Substituting this into the expression for $\nil_n$ and simplifying gives the answer:

$nil_n = q^{n(n - 1)}.$

And that’s the number of nilpotents on an $n$-dimensional vector space over the field with $q$ elements.

The original question I asked was: what’s the probability that a
randomly-chosen linear operator on $V \cong \mathbb{F}_q^n$ is nilpotent?
We’ve just shown that there are $q^{n^2}$ such operators, and when I say
“randomly-chosen” I mean chosen *uniformly* at random: all the operators
get an equal chance. So the answer to that question is

$\frac{q^{n(n - 1)}}{q^{n^2}} = \frac{1}{q^n} = \frac{1}{\# V}.$

We’re done!

The final answer is almost suspiciously simple. It’s not a surprise that the generating function method works, but a fair amount of lucky cancellation happened towards the end, leading to an answer that’s simpler than we had a right to expect. This suggests that there should be a better proof, revealing why that simple answer is what it is.

I have an idea about how such a proof might look, roughly. But I’m out of energy now, so let me save that for another day.

## Re: Counting Nilpotents

What a great proof of an enigmatically easy-to-state fact! I wonder if the probability that the eventual image is $k$-dimensional has a similarly simple formula for values of $k$ other than $0$.

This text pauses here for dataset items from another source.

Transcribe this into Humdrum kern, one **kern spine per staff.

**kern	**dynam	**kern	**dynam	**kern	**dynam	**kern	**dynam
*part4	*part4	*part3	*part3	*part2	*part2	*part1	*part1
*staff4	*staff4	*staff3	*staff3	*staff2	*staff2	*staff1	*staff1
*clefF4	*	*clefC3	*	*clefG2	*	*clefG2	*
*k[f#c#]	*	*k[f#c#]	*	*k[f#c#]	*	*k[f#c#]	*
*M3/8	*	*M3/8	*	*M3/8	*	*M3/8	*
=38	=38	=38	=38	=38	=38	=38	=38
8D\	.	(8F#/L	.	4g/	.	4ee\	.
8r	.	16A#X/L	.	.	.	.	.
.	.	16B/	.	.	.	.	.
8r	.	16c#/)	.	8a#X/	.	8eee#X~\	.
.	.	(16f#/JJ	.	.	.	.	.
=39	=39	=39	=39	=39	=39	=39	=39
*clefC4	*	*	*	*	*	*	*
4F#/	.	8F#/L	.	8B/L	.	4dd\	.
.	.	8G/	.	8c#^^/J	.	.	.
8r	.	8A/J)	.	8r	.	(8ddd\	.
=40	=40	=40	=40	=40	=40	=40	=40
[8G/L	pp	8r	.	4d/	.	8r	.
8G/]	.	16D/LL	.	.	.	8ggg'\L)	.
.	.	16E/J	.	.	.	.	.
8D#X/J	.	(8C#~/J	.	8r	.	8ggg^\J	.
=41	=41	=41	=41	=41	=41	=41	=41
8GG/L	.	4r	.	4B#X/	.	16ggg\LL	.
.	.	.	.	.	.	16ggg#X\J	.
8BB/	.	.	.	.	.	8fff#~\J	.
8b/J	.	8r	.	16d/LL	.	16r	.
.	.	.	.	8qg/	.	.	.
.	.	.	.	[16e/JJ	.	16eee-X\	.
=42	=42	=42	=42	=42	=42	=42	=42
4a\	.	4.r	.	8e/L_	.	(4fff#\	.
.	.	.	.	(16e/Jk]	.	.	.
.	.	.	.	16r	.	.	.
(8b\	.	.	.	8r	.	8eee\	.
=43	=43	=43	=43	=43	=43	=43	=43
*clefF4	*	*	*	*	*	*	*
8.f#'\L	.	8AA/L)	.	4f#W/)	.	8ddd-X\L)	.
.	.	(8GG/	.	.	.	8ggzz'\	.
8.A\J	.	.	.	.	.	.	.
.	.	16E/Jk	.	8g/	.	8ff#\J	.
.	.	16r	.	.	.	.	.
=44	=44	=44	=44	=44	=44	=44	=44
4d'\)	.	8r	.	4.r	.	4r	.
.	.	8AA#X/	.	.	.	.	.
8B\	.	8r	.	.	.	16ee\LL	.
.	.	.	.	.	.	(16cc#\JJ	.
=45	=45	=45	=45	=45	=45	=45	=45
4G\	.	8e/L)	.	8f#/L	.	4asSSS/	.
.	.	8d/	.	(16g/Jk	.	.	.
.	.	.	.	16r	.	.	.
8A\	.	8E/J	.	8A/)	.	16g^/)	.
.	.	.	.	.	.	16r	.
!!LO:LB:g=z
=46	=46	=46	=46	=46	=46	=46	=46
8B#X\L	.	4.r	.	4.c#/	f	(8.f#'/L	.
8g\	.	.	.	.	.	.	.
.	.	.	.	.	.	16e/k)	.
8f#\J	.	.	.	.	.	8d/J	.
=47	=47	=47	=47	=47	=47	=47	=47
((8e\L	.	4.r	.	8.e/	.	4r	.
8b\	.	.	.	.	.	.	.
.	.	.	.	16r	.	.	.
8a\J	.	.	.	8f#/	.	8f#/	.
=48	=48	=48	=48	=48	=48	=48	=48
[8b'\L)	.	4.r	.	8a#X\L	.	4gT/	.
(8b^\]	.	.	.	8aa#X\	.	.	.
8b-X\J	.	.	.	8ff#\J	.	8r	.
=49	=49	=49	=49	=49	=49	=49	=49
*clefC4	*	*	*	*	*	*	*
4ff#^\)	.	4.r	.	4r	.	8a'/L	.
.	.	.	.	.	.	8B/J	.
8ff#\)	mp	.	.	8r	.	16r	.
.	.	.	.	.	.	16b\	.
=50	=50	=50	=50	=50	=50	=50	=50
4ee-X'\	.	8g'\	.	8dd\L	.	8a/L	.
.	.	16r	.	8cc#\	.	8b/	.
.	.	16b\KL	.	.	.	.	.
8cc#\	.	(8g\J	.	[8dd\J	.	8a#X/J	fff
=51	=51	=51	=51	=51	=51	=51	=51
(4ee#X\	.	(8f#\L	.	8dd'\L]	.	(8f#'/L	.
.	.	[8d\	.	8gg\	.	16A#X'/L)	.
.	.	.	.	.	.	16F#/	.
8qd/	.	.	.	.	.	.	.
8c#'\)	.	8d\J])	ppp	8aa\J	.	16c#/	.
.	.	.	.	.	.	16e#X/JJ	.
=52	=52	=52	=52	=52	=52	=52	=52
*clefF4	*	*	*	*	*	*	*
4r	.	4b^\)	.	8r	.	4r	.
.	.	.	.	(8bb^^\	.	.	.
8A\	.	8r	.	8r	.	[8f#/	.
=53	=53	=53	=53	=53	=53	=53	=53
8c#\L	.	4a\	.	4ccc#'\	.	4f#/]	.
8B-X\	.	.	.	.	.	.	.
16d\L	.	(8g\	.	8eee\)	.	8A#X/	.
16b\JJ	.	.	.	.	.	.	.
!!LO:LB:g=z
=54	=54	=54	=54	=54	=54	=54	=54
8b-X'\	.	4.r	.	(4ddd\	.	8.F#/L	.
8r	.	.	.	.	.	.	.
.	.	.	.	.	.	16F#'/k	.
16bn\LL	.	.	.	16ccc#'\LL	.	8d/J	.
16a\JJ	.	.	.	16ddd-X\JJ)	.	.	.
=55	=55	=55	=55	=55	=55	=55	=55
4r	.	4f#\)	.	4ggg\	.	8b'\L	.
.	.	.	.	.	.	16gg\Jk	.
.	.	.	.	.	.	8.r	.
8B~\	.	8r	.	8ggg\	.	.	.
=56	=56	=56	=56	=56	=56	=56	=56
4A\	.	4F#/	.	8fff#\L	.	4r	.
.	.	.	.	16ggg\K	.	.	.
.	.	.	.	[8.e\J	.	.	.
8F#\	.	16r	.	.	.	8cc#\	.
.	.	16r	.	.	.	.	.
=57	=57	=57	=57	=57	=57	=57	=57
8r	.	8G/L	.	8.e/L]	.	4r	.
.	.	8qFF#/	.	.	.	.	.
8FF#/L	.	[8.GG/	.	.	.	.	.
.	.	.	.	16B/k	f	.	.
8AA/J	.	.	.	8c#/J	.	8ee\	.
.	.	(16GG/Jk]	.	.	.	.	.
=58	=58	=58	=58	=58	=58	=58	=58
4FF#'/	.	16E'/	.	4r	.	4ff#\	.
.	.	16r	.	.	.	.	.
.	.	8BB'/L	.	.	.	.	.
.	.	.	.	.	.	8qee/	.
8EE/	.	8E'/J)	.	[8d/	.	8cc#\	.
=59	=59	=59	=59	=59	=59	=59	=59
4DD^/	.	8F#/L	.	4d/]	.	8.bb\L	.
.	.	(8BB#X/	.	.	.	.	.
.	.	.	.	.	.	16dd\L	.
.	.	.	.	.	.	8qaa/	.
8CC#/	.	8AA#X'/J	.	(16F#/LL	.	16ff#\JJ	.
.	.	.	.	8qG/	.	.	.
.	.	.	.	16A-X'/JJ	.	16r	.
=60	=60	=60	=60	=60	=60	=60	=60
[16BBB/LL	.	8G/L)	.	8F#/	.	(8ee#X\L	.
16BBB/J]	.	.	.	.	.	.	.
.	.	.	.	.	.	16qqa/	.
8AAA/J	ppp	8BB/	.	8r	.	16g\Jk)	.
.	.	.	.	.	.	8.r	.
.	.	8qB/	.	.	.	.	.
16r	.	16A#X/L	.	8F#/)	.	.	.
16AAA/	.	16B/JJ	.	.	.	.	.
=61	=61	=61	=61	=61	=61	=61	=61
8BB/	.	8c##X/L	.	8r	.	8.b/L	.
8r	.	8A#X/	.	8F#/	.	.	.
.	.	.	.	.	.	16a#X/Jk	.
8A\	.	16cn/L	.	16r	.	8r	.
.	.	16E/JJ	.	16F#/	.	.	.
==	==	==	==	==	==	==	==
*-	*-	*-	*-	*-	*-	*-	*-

Other thoughts: how far can we push an analogy between cycles of a random permutation and Jordan blocks of a linear transformation (or blocks in rational canonical form)? For $n\times n$ matrices, we end up with a partition of $n$ into block sizes, but with extra data on each block (such as whether the block is nilpotent or invertible).